L’INTERVENTO DI MARCO COSLOVICH pubblicato il 23 marzo 2015 su IL PICCOLO
Enza P.C.
25 marzo 2015 at 09:28
Riflessioni amarissime gentile Coslovich alla fine del suo articolo per buona parte condivisibile e apprezzabile. Però:
“Ecco perché trovo ridicolo tentare di istituzionalizzare i graffittari; trovo ridicolo perseguirli come criminali effettivi; trovo ridicolo aprire il confronto sull’educazione da dare ai nostri figli quando siamo così cattivi maestri ogni santo giorno”
Però c’è poco da trovare RIDICOLO il tentare di contrastare l’avanzata folle del degrado.
Non c’è da ridere, mi creda.
Anche se l’essere cattivi maestri è la caratteristica principale dell’italiana trascuratezza e della rassegnazione.
Anche se girando in città come Milano, che fra pochissimo (36 giorni) accoglierà i visitatori di Expò, completamente devasta da segnacci disgustosi, assurdi e deprimenti, è però prevalentemente lasciata nell’incuria di chi la abita molte strade. RASSEGNARSI E FUSTIGARSI non porta avanti verso la luce.
Ferma solo l’immagine negativa, la cristallizza. Non è sano, non è bene.
Anche se effettivamente “Noi stiamo tutti assistendo a un film politico di troppa gente che è affannata più ad avvoltolarsi su se stessa che a prendere COSCIENZA del danno progressivo prodotto dalla LENTEZZA DI PENSIERO E AZIONE”.

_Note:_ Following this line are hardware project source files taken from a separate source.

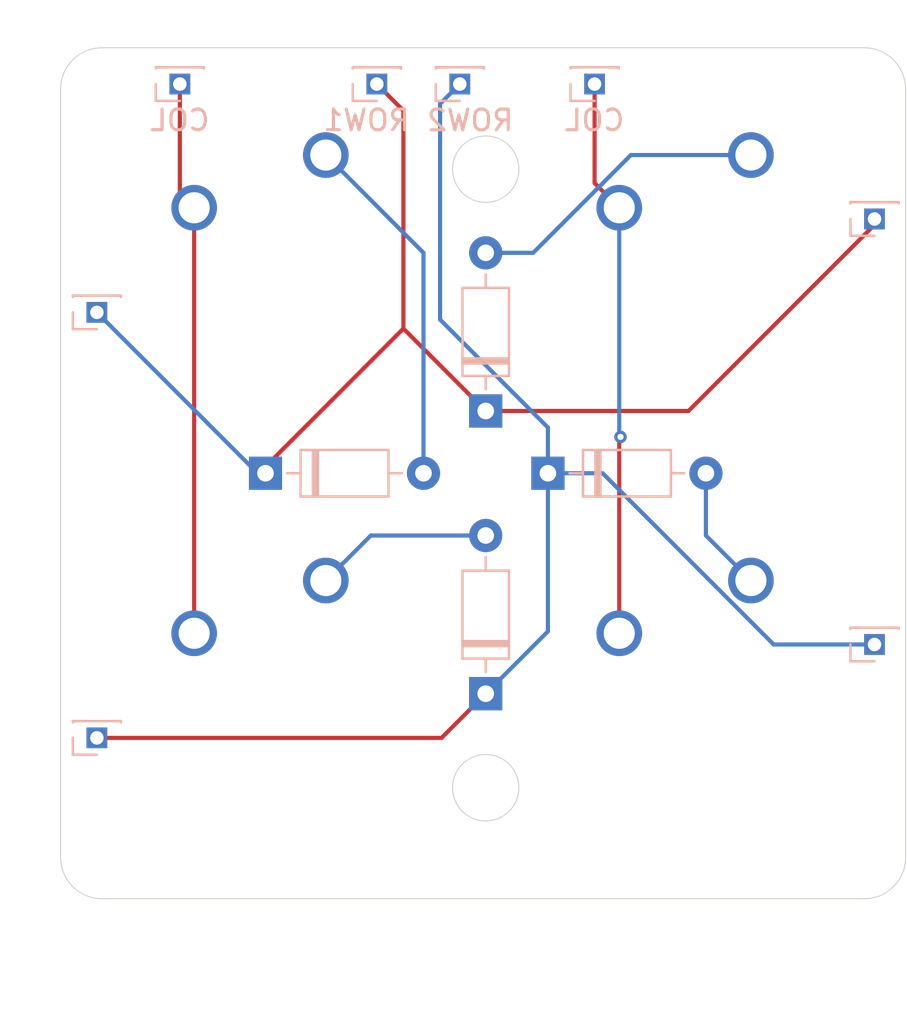
<source format=kicad_pcb>
(kicad_pcb
	(version 20241229)
	(generator "pcbnew")
	(generator_version "9.0")
	(general
		(thickness 1.6)
		(legacy_teardrops no)
	)
	(paper "A4")
	(layers
		(0 "F.Cu" signal)
		(2 "B.Cu" signal)
		(9 "F.Adhes" user "F.Adhesive")
		(11 "B.Adhes" user "B.Adhesive")
		(13 "F.Paste" user)
		(15 "B.Paste" user)
		(5 "F.SilkS" user "F.Silkscreen")
		(7 "B.SilkS" user "B.Silkscreen")
		(1 "F.Mask" user)
		(3 "B.Mask" user)
		(17 "Dwgs.User" user "User.Drawings")
		(19 "Cmts.User" user "User.Comments")
		(21 "Eco1.User" user "User.Eco1")
		(23 "Eco2.User" user "User.Eco2")
		(25 "Edge.Cuts" user)
		(27 "Margin" user)
		(31 "F.CrtYd" user "F.Courtyard")
		(29 "B.CrtYd" user "B.Courtyard")
		(35 "F.Fab" user)
		(33 "B.Fab" user)
		(39 "User.1" user)
		(41 "User.2" user)
		(43 "User.3" user)
		(45 "User.4" user)
	)
	(setup
		(pad_to_mask_clearance 0)
		(allow_soldermask_bridges_in_footprints no)
		(tenting front back)
		(pcbplotparams
			(layerselection 0x00000000_00000000_55555555_5755f5ff)
			(plot_on_all_layers_selection 0x00000000_00000000_00000000_00000000)
			(disableapertmacros no)
			(usegerberextensions no)
			(usegerberattributes yes)
			(usegerberadvancedattributes yes)
			(creategerberjobfile yes)
			(dashed_line_dash_ratio 12.000000)
			(dashed_line_gap_ratio 3.000000)
			(svgprecision 4)
			(plotframeref no)
			(mode 1)
			(useauxorigin no)
			(hpglpennumber 1)
			(hpglpenspeed 20)
			(hpglpendiameter 15.000000)
			(pdf_front_fp_property_popups yes)
			(pdf_back_fp_property_popups yes)
			(pdf_metadata yes)
			(pdf_single_document no)
			(dxfpolygonmode yes)
			(dxfimperialunits yes)
			(dxfusepcbnewfont yes)
			(psnegative no)
			(psa4output no)
			(plot_black_and_white yes)
			(sketchpadsonfab no)
			(plotpadnumbers no)
			(hidednponfab no)
			(sketchdnponfab yes)
			(crossoutdnponfab yes)
			(subtractmaskfromsilk no)
			(outputformat 1)
			(mirror no)
			(drillshape 0)
			(scaleselection 1)
			(outputdirectory "")
		)
	)
	(net 0 "")
	(net 1 "Net-(D1-A)")
	(net 2 "O7")
	(net 3 "O8")
	(net 4 "Net-(D2-A)")
	(net 5 "Net-(D3-A)")
	(net 6 "Net-(D4-A)")
	(net 7 "I10")
	(net 8 "I9")
	(footprint "Button_Switch_Keyboard:SW_Cherry_MX_1.00u_PCB" (layer "F.Cu") (at 151.04 76.42))
	(footprint "Button_Switch_Keyboard:SW_Cherry_MX_1.00u_PCB" (layer "F.Cu") (at 130.54 76.42))
	(footprint "Button_Switch_Keyboard:SW_Cherry_MX_1.00u_PCB" (layer "F.Cu") (at 151.04 96.92))
	(footprint "Button_Switch_Keyboard:SW_Cherry_MX_1.00u_PCB" (layer "F.Cu") (at 130.54 96.92))
	(footprint "Diode_THT:D_DO-35_SOD27_P7.62mm_Horizontal" (layer "B.Cu") (at 138.25 102.37 90))
	(footprint "Connector_PinHeader_1.27mm:PinHeader_1x01_P1.27mm_Vertical" (layer "B.Cu") (at 119.5 84))
	(footprint "Connector_PinHeader_1.27mm:PinHeader_1x01_P1.27mm_Vertical" (layer "B.Cu") (at 157 79.5))
	(footprint "Diode_THT:D_DO-35_SOD27_P7.62mm_Horizontal" (layer "B.Cu") (at 141.25 91.75))
	(footprint "Diode_THT:D_DO-35_SOD27_P7.62mm_Horizontal" (layer "B.Cu") (at 127.63 91.75))
	(footprint "Connector_PinHeader_1.27mm:PinHeader_1x01_P1.27mm_Vertical" (layer "B.Cu") (at 133 73))
	(footprint "Connector_PinHeader_1.27mm:PinHeader_1x01_P1.27mm_Vertical" (layer "B.Cu") (at 119.5 104.5))
	(footprint "Diode_THT:D_DO-35_SOD27_P7.62mm_Horizontal" (layer "B.Cu") (at 138.25 88.75 90))
	(footprint "Connector_PinHeader_1.27mm:PinHeader_1x01_P1.27mm_Vertical" (layer "B.Cu") (at 157 100))
	(footprint "Connector_PinHeader_1.27mm:PinHeader_1x01_P1.27mm_Vertical" (layer "B.Cu") (at 123.5 73))
	(footprint "Connector_PinHeader_1.27mm:PinHeader_1x01_P1.27mm_Vertical" (layer "B.Cu") (at 137 73))
	(footprint "Connector_PinHeader_1.27mm:PinHeader_1x01_P1.27mm_Vertical" (layer "B.Cu") (at 143.5 73))
	(gr_arc
		(start 158.5 110.25)
		(mid 157.914214 111.664214)
		(end 156.5 112.25)
		(stroke
			(width 0.05)
			(type default)
		)
		(layer "Edge.Cuts")
		(uuid "09e0abd6-01d1-4ab9-ba15-86ccbe9cf65e")
	)
	(gr_line
		(start 156.5 71.25)
		(end 119.75 71.25)
		(stroke
			(width 0.05)
			(type default)
		)
		(layer "Edge.Cuts")
		(uuid "3cf26f07-5e32-4c90-aff0-eaaffaacc772")
	)
	(gr_circle
		(center 138.25 106.9)
		(end 139.85 106.9)
		(stroke
			(width 0.05)
			(type solid)
		)
		(fill no)
		(layer "Edge.Cuts")
		(uuid "3d30c21d-3d00-4b1a-a1a7-ed3dfd0b1de3")
	)
	(gr_line
		(start 158.5 110.25)
		(end 158.5 73.25)
		(stroke
			(width 0.05)
			(type default)
		)
		(layer "Edge.Cuts")
		(uuid "47cb9139-2e82-41a8-ba32-d730001aaaaf")
	)
	(gr_line
		(start 119.75 112.25)
		(end 156.5 112.25)
		(stroke
			(width 0.05)
			(type default)
		)
		(layer "Edge.Cuts")
		(uuid "4df82b06-08ea-4044-8878-37c79ef6e710")
	)
	(gr_arc
		(start 117.75 73.25)
		(mid 118.335786 71.835786)
		(end 119.75 71.25)
		(stroke
			(width 0.05)
			(type default)
		)
		(layer "Edge.Cuts")
		(uuid "58e309f0-b68d-40ac-b86d-d61f7213be53")
	)
	(gr_circle
		(center 138.25 77.1)
		(end 139.85 77.1)
		(stroke
			(width 0.05)
			(type solid)
		)
		(fill no)
		(layer "Edge.Cuts")
		(uuid "6443a1a8-0214-4c60-9a89-372b8846eda4")
	)
	(gr_line
		(start 117.75 73.25)
		(end 117.75 110.25)
		(stroke
			(width 0.05)
			(type default)
		)
		(layer "Edge.Cuts")
		(uuid "82a7ae89-fa5a-44fe-b6d1-1c882c595dbd")
	)
	(gr_arc
		(start 156.5 71.25)
		(mid 157.914214 71.835786)
		(end 158.5 73.25)
		(stroke
			(width 0.05)
			(type default)
		)
		(layer "Edge.Cuts")
		(uuid "c46bdbb2-da37-433f-8cc1-792bb995a25c")
	)
	(gr_arc
		(start 119.75 112.25)
		(mid 118.335786 111.664214)
		(end 117.75 110.25)
		(stroke
			(width 0.05)
			(type default)
		)
		(layer "Edge.Cuts")
		(uuid "dc1d5fb9-cff0-4286-94c7-3f50af43f777")
	)
	(gr_line
		(start 117.75 78.25)
		(end 117.75 71)
		(stroke
			(width 0.1)
			(type default)
		)
		(layer "User.4")
		(uuid "0c7ac0a9-ac46-4dbf-936a-0ffba303321f")
	)
	(gr_line
		(start 117.75 71)
		(end 117.75 118.25)
		(stroke
			(width 0.1)
			(type default)
		)
		(layer "User.4")
		(uuid "359af07a-d4f7-45dd-9913-13fd2b51bc87")
	)
	(gr_line
		(start 158.5 114.75)
		(end 158.5 69)
		(stroke
			(width 0.1)
			(type default)
		)
		(layer "User.4")
		(uuid "3a438214-4c61-4913-b920-ee3be0f6990b")
	)
	(gr_line
		(start 117.5 71)
		(end 117.75 71.25)
		(stroke
			(width 0.1)
			(type default)
		)
		(layer "User.4")
		(uuid "3d742795-94f1-49a5-a9fd-b21dd91ce06c")
	)
	(gr_line
		(start 158.5 71.25)
		(end 156.5 71.25)
		(stroke
			(width 0.1)
			(type default)
		)
		(layer "User.4")
		(uuid "7161ec0b-f3de-48d0-ba37-d129a4d51e18")
	)
	(gr_line
		(start 117.75 71.25)
		(end 158.5 71.25)
		(stroke
			(width 0.1)
			(type default)
		)
		(layer "User.4")
		(uuid "76bd47c5-95de-4233-a90b-5ea25f9f21d9")
	)
	(gr_line
		(start 117.75 73.25)
		(end 119.75 73.25)
		(stroke
			(width 0.1)
			(type default)
		)
		(layer "User.4")
		(uuid "8825abab-3f75-4ca9-a042-ee24c42dc21c")
	)
	(gr_line
		(start 156.5 112.25)
		(end 156.5 110.25)
		(stroke
			(width 0.1)
			(type default)
		)
		(layer "User.4")
		(uuid "93a9290d-a75e-4aca-988e-437742985bd2")
	)
	(gr_line
		(start 117.5 112.5)
		(end 117.75 112.25)
		(stroke
			(width 0.1)
			(type default)
		)
		(layer "User.4")
		(uuid "a0098377-00f1-40e3-9471-1fb842db3ac8")
	)
	(gr_line
		(start 158.5 105.25)
		(end 158.5 114.75)
		(stroke
			(width 0.1)
			(type default)
		)
		(layer "User.4")
		(uuid "a83284b3-38c7-4c86-8b8f-beb3f93219d3")
	)
	(gr_line
		(start 158.5 112.25)
		(end 156.5 112.25)
		(stroke
			(width 0.1)
			(type default)
		)
		(layer "User.4")
		(uuid "ae723b7a-8708-4b91-b692-1d0f7f3483f6")
	)
	(gr_line
		(start 118.5 111.5)
		(end 117.5 112.5)
		(stroke
			(width 0.1)
			(type default)
		)
		(layer "User.4")
		(uuid "b4651f80-707d-4381-8107-0d602a77f1a2")
	)
	(gr_line
		(start 118.5 72)
		(end 117.5 71)
		(stroke
			(width 0.1)
			(type default)
		)
		(layer "User.4")
		(uuid "b8a1c5a3-f2a5-4964-83e9-c95f38d54faf")
	)
	(gr_line
		(start 117.75 112.25)
		(end 158.5 112.25)
		(stroke
			(width 0.1)
			(type default)
		)
		(layer "User.4")
		(uuid "c2dd6aa2-8722-4190-9552-a54cc54cf460")
	)
	(gr_line
		(start 117.75 71.25)
		(end 117.75 73.25)
		(stroke
			(width 0.1)
			(type default)
		)
		(layer "User.4")
		(uuid "cb0a721c-d5dd-4c65-8e91-73a06a93f6a9")
	)
	(gr_line
		(start 156.5 71.25)
		(end 156.5 73.25)
		(stroke
			(width 0.1)
			(type default)
		)
		(layer "User.4")
		(uuid "dda4f85c-04a7-43b8-8dc3-d14d1eea59a8")
	)
	(gr_line
		(start 117.75 112.25)
		(end 119.75 112.25)
		(stroke
			(width 0.1)
			(type default)
		)
		(layer "User.4")
		(uuid "ef0af537-c29f-4ccc-bfcc-7b06db03f422")
	)
	(gr_line
		(start 119.75 112.25)
		(end 119.75 110.25)
		(stroke
			(width 0.1)
			(type default)
		)
		(layer "User.4")
		(uuid "f6287be2-5bbb-4f93-8581-d32e366040d1")
	)
	(segment
		(start 135.25 91.75)
		(end 135.25 81.13)
		(width 0.2)
		(layer "B.Cu")
		(net 1)
		(uuid "3196997e-1683-4174-9371-6eb81c7c7038")
	)
	(segment
		(start 135.25 81.13)
		(end 130.54 76.42)
		(width 0.2)
		(layer "B.Cu")
		(net 1)
		(uuid "9a6cae9b-74a0-404f-b63a-c7bced79e085")
	)
	(segment
		(start 127.63 91.75)
		(end 127.63 91.432)
		(width 0.2)
		(layer "F.Cu")
		(net 2)
		(uuid "09c11787-fcb6-4a42-9abe-01d873db353f")
	)
	(segment
		(start 134.281 74.281)
		(end 134.281 84.781)
		(width 0.2)
		(layer "F.Cu")
		(net 2)
		(uuid "20c86d5d-26b5-40d7-a760-4c4e3ca16228")
	)
	(segment
		(start 157 79.77847)
		(end 157 79.5)
		(width 0.2)
		(layer "F.Cu")
		(net 2)
		(uuid "382af8a1-8dae-497f-8711-feff6d2470e0")
	)
	(segment
		(start 133 73)
		(end 134.281 74.281)
		(width 0.2)
		(layer "F.Cu")
		(net 2)
		(uuid "3a88749d-a8a2-4781-b150-ee0e75a8c4b0")
	)
	(segment
		(start 138.25 88.75)
		(end 148.02847 88.75)
		(width 0.2)
		(layer "F.Cu")
		(net 2)
		(uuid "61b7f575-feb0-4f5c-833a-bd9d0b8c3794")
	)
	(segment
		(start 127.63 91.432)
		(end 134.281 84.781)
		(width 0.2)
		(layer "F.Cu")
		(net 2)
		(uuid "704ba687-e4f1-4dd1-96e0-139d1b4fdf11")
	)
	(segment
		(start 148.02847 88.75)
		(end 157 79.77847)
		(width 0.2)
		(layer "F.Cu")
		(net 2)
		(uuid "8d941bae-9482-4841-913c-1be329de9f53")
	)
	(segment
		(start 134.281 84.781)
		(end 138.25 88.75)
		(width 0.2)
		(layer "F.Cu")
		(net 2)
		(uuid "96943bd7-3f14-4620-b211-89605ca73ed3")
	)
	(segment
		(start 127.25 91.75)
		(end 127.63 91.75)
		(width 0.2)
		(layer "B.Cu")
		(net 2)
		(uuid "44deb76b-b71e-4841-80e4-a6c24cf61d6f")
	)
	(segment
		(start 119.5 84)
		(end 127.25 91.75)
		(width 0.2)
		(layer "B.Cu")
		(net 2)
		(uuid "b150561f-65ca-40f7-86c5-73ec73bc77b1")
	)
	(segment
		(start 136.12 104.5)
		(end 138.25 102.37)
		(width 0.2)
		(layer "F.Cu")
		(net 3)
		(uuid "2e468b9f-c08b-4645-8cf1-a4e5b621e50c")
	)
	(segment
		(start 119.5 104.5)
		(end 136.12 104.5)
		(width 0.2)
		(layer "F.Cu")
		(net 3)
		(uuid "67ba565a-d7c1-486c-a6e1-4d0777e46810")
	)
	(segment
		(start 141.25 99.37)
		(end 141.25 91.75)
		(width 0.2)
		(layer "B.Cu")
		(net 3)
		(uuid "0faa0c0c-0798-49f5-810d-4bdc4838ad10")
	)
	(segment
		(start 136.049 73.951)
		(end 136.049 84.347)
		(width 0.2)
		(layer "B.Cu")
		(net 3)
		(uuid "683823a0-f48b-4f92-a73e-d23dde3277ad")
	)
	(segment
		(start 138.25 102.37)
		(end 141.25 99.37)
		(width 0.2)
		(layer "B.Cu")
		(net 3)
		(uuid "7ec8b8ba-8a5f-43db-900a-06014fc7f9c0")
	)
	(segment
		(start 136.049 84.347)
		(end 141.25 89.548)
		(width 0.2)
		(layer "B.Cu")
		(net 3)
		(uuid "81f88941-3fe4-4b0f-8277-54151d9ff6d3")
	)
	(segment
		(start 157 100)
		(end 152.139 100)
		(width 0.2)
		(layer "B.Cu")
		(net 3)
		(uuid "8d5058ce-96a3-4642-8d67-b9665406a1c0")
	)
	(segment
		(start 152.139 100)
		(end 143.889 91.75)
		(width 0.2)
		(layer "B.Cu")
		(net 3)
		(uuid "8d9eeb47-c4e1-465a-8dc8-5e2319f38c7d")
	)
	(segment
		(start 137 73)
		(end 136.049 73.951)
		(width 0.2)
		(layer "B.Cu")
		(net 3)
		(uuid "af72f35d-1585-48a6-a717-1bb846d04dcc")
	)
	(segment
		(start 141.25 89.548)
		(end 141.25 91.75)
		(width 0.2)
		(layer "B.Cu")
		(net 3)
		(uuid "b89f8081-852a-41d6-90fe-583a026727e6")
	)
	(segment
		(start 143.889 91.75)
		(end 141.25 91.75)
		(width 0.2)
		(layer "B.Cu")
		(net 3)
		(uuid "c11c8c05-c95e-4d0d-8c0e-ce984045eeca")
	)
	(segment
		(start 132.71 94.75)
		(end 130.54 96.92)
		(width 0.2)
		(layer "B.Cu")
		(net 4)
		(uuid "aeeaf1b0-a0ac-480e-90c5-f067899c5e4a")
	)
	(segment
		(start 138.25 94.75)
		(end 132.71 94.75)
		(width 0.2)
		(layer "B.Cu")
		(net 4)
		(uuid "e8b3ce0b-e5d5-401e-af4b-9193d018b8e3")
	)
	(segment
		(start 140.538686 81.13)
		(end 138.25 81.13)
		(width 0.2)
		(layer "B.Cu")
		(net 5)
		(uuid "153ee9db-4e88-4dda-9630-c94c163a0d2f")
	)
	(segment
		(start 145.248686 76.42)
		(end 140.538686 81.13)
		(width 0.2)
		(layer "B.Cu")
		(net 5)
		(uuid "73ab6d99-3451-41e0-802f-194b34c8369d")
	)
	(segment
		(start 151.04 76.42)
		(end 145.248686 76.42)
		(width 0.2)
		(layer "B.Cu")
		(net 5)
		(uuid "7abb8caa-1954-4b20-90f7-ab597affc528")
	)
	(segment
		(start 148.87 91.75)
		(end 148.87 94.75)
		(width 0.2)
		(layer "B.Cu")
		(net 6)
		(uuid "54a7039f-7f6e-47b0-9556-686f9df83366")
	)
	(segment
		(start 148.87 94.75)
		(end 151.04 96.92)
		(width 0.2)
		(layer "B.Cu")
		(net 6)
		(uuid "8900adcc-b6bc-4c07-9a1d-ece80a0c0d26")
	)
	(segment
		(start 144.69 99.46)
		(end 144.69 90.06)
		(width 0.2)
		(layer "F.Cu")
		(net 7)
		(uuid "2f5b1a6d-d9ad-4f86-b8ac-f47aa8f1ccf2")
	)
	(segment
		(start 144.69 90.06)
		(end 144.75 90)
		(width 0.2)
		(layer "F.Cu")
		(net 7)
		(uuid "4a6ccc24-daa9-46c6-b1b4-5308dc29d977")
	)
	(segment
		(start 143.5 77.77)
		(end 144.69 78.96)
		(width 0.2)
		(layer "F.Cu")
		(net 7)
		(uuid "62cf6b98-e508-4e40-af04-34de5e6b170d")
	)
	(segment
		(start 143.5 73)
		(end 143.5 77.77)
		(width 0.2)
		(layer "F.Cu")
		(net 7)
		(uuid "f04cf1f2-560c-4ce6-9e52-df6b642f9953")
	)
	(via
		(at 144.75 90)
		(size 0.6)
		(drill 0.3)
		(layers "F.Cu" "B.Cu")
		(net 7)
		(uuid "02fdf42f-3266-4a11-a62a-d3c1c3ce9371")
	)
	(segment
		(start 144.69 89.94)
		(end 144.69 78.96)
		(width 0.2)
		(layer "B.Cu")
		(net 7)
		(uuid "ca2c99b0-3b6b-443b-9bdf-08473253be47")
	)
	(segment
		(start 144.75 90)
		(end 144.69 89.94)
		(width 0.2)
		(layer "B.Cu")
		(net 7)
		(uuid "e886f0ab-d7f1-4088-8f18-466aae726317")
	)
	(segment
		(start 124.19 78.96)
		(end 124.19 99.46)
		(width 0.2)
		(layer "F.Cu")
		(net 8)
		(uuid "44f39eab-afd2-402b-96f1-51e2d8a18e4d")
	)
	(segment
		(start 123.5 73)
		(end 123.5 78.27)
		(width 0.2)
		(layer "F.Cu")
		(net 8)
		(uuid "6c4f9b80-c6f5-4889-bd6a-1b92f70db2a4")
	)
	(segment
		(start 123.5 78.27)
		(end 124.19 78.96)
		(width 0.2)
		(layer "F.Cu")
		(net 8)
		(uuid "c78b1881-48df-4d1e-bb92-1bb94d5d5732")
	)
	(embedded_fonts no)
)

</source>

Un danno presto irreversibile.
Noi un tempo eravamo il Bel Paese, perché ogni persona mediamente intelligente aveva cura dei suoi spazi, li difendeva e si inorgogliva della loro bellezza naturale e creata dall’uomo. Ora i più vivono di stanchezza e di abbandono, sarà che siamo un PAESE DI VECCHI e la speranza si affievolisce come la forza e la voglia di essere protagonisti attivi nel proprio territorio, sarà perché tutto viene guardato attraverso orrendi “occhiali sulle cui lenti sono impressi i segni della moneta in corso” e così si vede malissimo e non si riesce proprio a capire che STARE FERMI E LAMENTARSI AVVICINA SOLO LA FINE.

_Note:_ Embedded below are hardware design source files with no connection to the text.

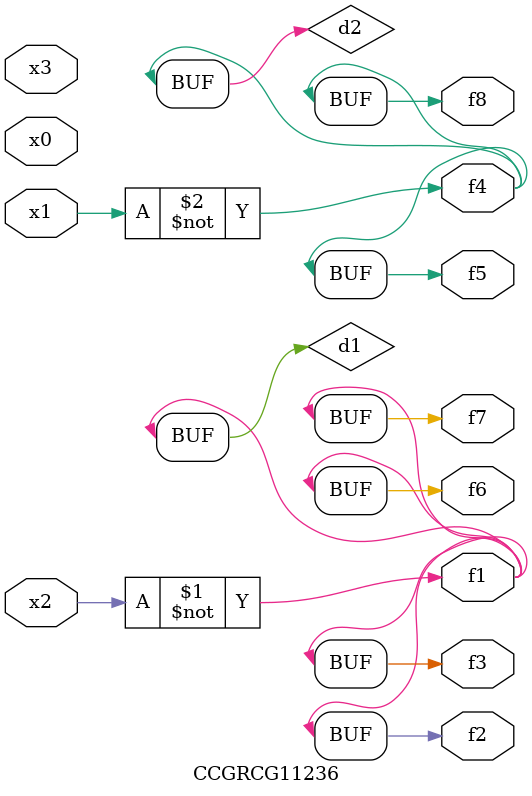
<source format=v>
module CCGRCG11236(
	input x0, x1, x2, x3,
	output f1, f2, f3, f4, f5, f6, f7, f8
);

	wire d1, d2;

	xnor (d1, x2);
	not (d2, x1);
	assign f1 = d1;
	assign f2 = d1;
	assign f3 = d1;
	assign f4 = d2;
	assign f5 = d2;
	assign f6 = d1;
	assign f7 = d1;
	assign f8 = d2;
endmodule

</source>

Le garantisco che i tanti ragazzi che noi volontari incontriamo quando facciamo eventi di riqualificazione insieme ai loro insegnanti sono MOLTO SENSATI e propositivi e anche capaci di suggerire sane e giuste soluzioni. Poi è chi “avrebbe l’obbligo e il dovrebbe di decidere di far girare veloce l’energia migliore” che invece preferisce INGABBIARLA.
Per farne forse un macabro trofeo da salotto della sua dabbenaggine e a totale spregio della collettività.
Questo si va combattuto con forza, ogni giorno, ogni minuto, a ogni respiro e lo deve fare ogni persona di buona volontà. L’anagrafe non conta, glielo garantisco.